A few years ago I can remember Starlo saying he fished Aberdeen hooks on Squidgy Bugs for the surface. I have tried it for the Bass & it works OK but you are pretty limited with casting distance especially if it is windy.


----------



## blueyak (Jan 20, 2009)

Buy squidgy stealth prawns. 
They come with a resin head on a much finer gauge hook than the tarpon hooks they use on the others. You only get one per packet though.
I have no idea why they don't sell these hooks seperately :?


----------



## ohagas (Dec 4, 2006)

blueyak said:


> Buy squidgy stealth prawns.
> They come with a resin head on a much finer gauge hook than the tarpon hooks they use on the others. You only get one per packet though.
> I have no idea why they don't sell these hooks seperately :?

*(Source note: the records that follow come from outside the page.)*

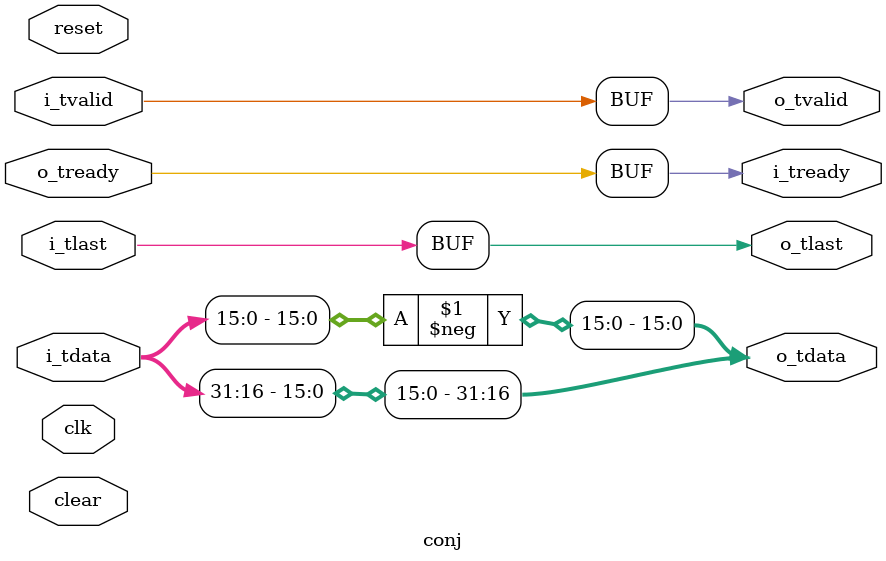
<source format=v>

module conj
  #(parameter WIDTH=16)
   (input clk, input reset, input clear,
    input [2*WIDTH-1:0] i_tdata, input i_tlast, input i_tvalid, output i_tready,
    output [2*WIDTH-1:0] o_tdata, output o_tlast, output o_tvalid, input o_tready);

   assign o_tdata = { i_tdata[2*WIDTH-1:WIDTH] , -i_tdata[WIDTH-1:0] };
   assign o_tlast = i_tlast;
   assign o_tvalid = i_tvalid;
   assign i_tready = o_tready;
   
endmodule // conj

</source>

Thanks for the tip blueyak!


----------



## punchanello (Oct 6, 2011)

The only way I've seen resin heads used successfully on Bream is worked quickly, twitched quickly, cast with the wind at extremely aggressive fish in murky water. In other words, it has to be just about the precise conditions in every way.

Weed-less rigs or worm hooks are the way to go if you want to fish the top water with SP's. I've tried and have never been able to get a resin-head to swim "right".


----------



## rino88 (Sep 10, 2011)

Why not rigg the plastics weedless using a worming hook? I do this funnily enough with the squidgy prawns, also with the wrigglers...


----------